I am new to all this and am a bit confused about the idea of options. I understand the concept of having an option to buy shares at a specified price, but there are a few things I don't understand:
1. can someone confirm if this is right for me? when you buy an option, you pay to acquire it (eg say the listed price is 5c) then when you exercise it you pay to acquire the shares (say the exercise price is 15c) so the total you pay for the option is 20c? And in this example the 5c is paid to whoever owns the option and the 15c to the company?
2. can you buy options that are not listed on asx?
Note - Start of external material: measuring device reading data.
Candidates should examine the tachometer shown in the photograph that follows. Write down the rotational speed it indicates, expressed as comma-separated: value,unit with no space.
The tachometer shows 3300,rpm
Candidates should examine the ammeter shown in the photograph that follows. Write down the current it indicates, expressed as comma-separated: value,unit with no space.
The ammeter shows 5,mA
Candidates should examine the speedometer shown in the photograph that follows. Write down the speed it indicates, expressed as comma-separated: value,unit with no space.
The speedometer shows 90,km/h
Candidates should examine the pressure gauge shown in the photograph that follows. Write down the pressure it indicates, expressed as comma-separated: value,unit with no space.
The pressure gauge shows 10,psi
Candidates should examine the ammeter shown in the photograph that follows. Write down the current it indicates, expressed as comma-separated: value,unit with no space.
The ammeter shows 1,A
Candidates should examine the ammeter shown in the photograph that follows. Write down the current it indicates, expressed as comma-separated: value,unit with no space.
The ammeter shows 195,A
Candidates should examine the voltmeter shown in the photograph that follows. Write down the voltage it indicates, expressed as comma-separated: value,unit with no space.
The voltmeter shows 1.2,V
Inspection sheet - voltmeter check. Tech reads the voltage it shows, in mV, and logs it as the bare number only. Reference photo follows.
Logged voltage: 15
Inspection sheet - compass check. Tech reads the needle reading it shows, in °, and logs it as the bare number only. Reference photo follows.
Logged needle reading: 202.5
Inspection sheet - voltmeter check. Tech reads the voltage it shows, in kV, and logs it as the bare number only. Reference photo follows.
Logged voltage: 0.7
I have seen some options which come up on commsec but when I search the stock on asx it says there are no options available over the stock. (eg FNT).
3. how do you exercise an option once you have it? through a platform like commsec or do you have to wait for a paper confirmation?
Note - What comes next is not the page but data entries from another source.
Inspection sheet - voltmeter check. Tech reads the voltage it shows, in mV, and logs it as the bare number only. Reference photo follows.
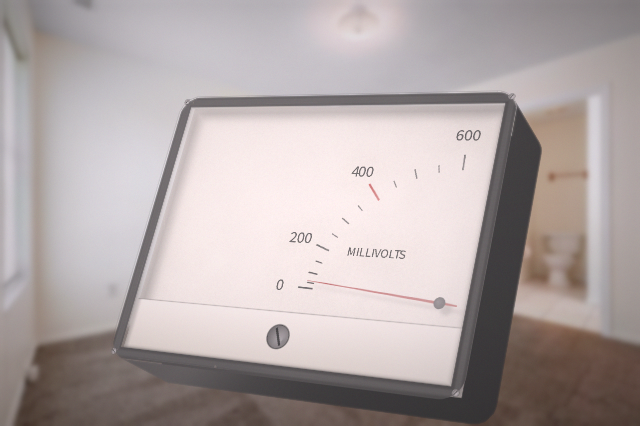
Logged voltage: 50
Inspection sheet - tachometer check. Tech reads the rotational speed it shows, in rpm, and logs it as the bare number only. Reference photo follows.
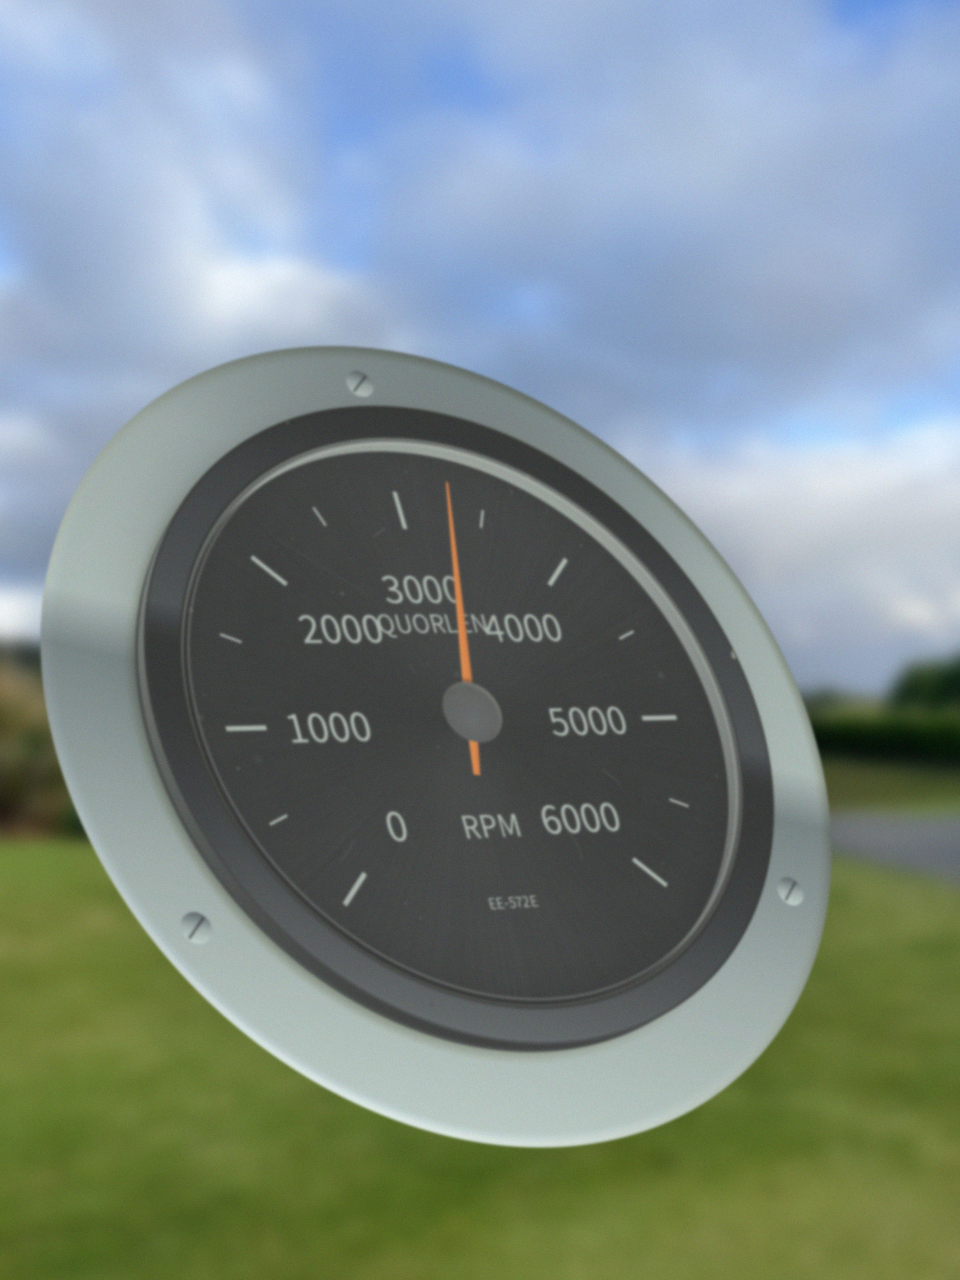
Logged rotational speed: 3250
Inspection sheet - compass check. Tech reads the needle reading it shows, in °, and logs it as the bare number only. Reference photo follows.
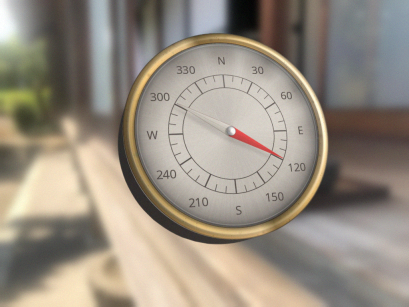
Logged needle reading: 120
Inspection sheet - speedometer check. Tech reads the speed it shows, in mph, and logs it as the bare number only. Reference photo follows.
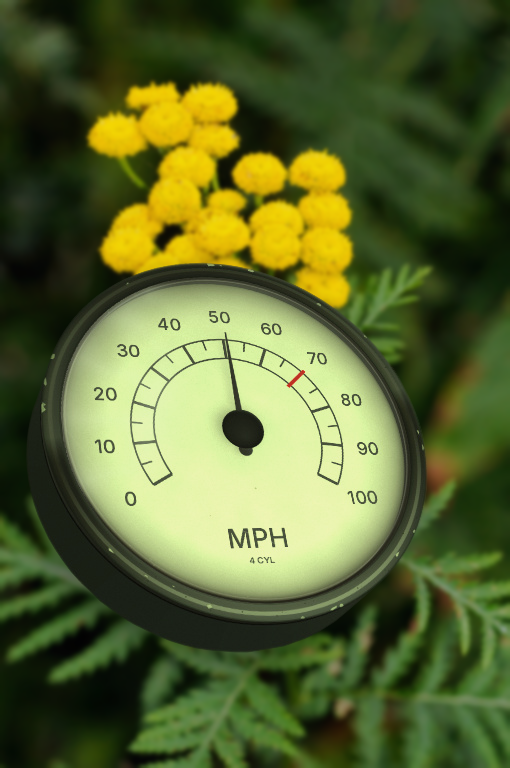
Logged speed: 50
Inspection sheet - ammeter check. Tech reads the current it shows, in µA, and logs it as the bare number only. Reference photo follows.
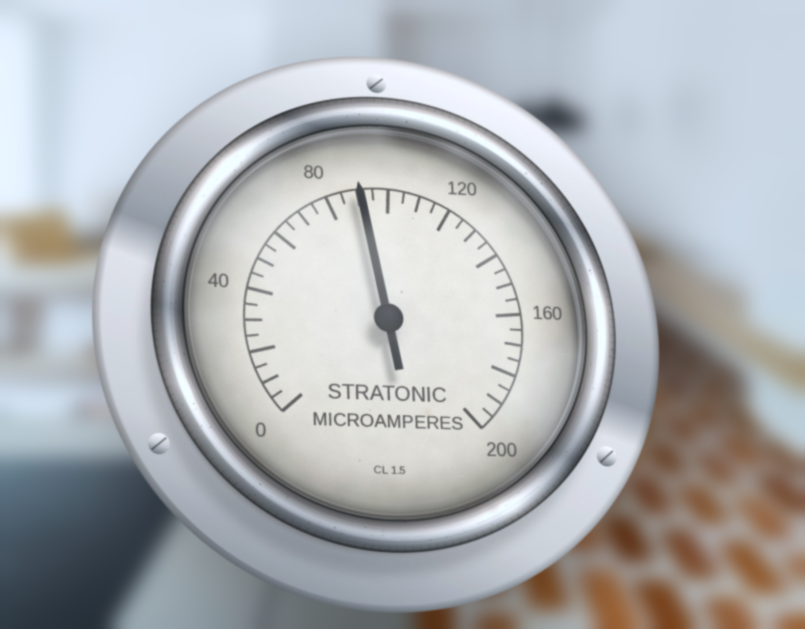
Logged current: 90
4. do you buy one option to exercise over one share?
Sorry if this is a bit basic but I'm just a bit confused!
OK, Wayne is our resident expert here, but I don't mind giving you the basics....
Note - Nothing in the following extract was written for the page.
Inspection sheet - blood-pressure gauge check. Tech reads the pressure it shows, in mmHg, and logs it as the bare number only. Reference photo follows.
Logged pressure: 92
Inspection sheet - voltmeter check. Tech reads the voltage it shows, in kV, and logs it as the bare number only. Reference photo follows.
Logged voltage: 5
1). First, there are two types of options - put and call. If you are the buyer, you have the right but not the obligation to buy or sell shares a certain price. Calls profit from when the share goes up, puts when the share goes down/ For this right, you pay a premium up front and then the exercise price if you chose you. From here, we have American and European option types, with American exercisable any time prior to expiry and Euro only at expiry.
2). I think you may be confusing OTC options and other listed options. OTC (Over the Counter) options are options over the leading stocks, and normally trade in lots of 1000, so each contract represents 1000 shares of the underlying securities. Your particular example, FNT may not have option under their code if you search via the ASX site, but try FNTO - these are options that are listed by the Company themselves and don't trade on the same system that the OTC options do.
3). Depends - if, like your example, you have a Company issued option, the money will go the Company directly and most likely you will need to send it to the registry. With OTC, I have never done it before, but you would settle this with your broker.
4). Depends - OCT are normally 1 contract:1000 shares, but company issued are normally 1:1.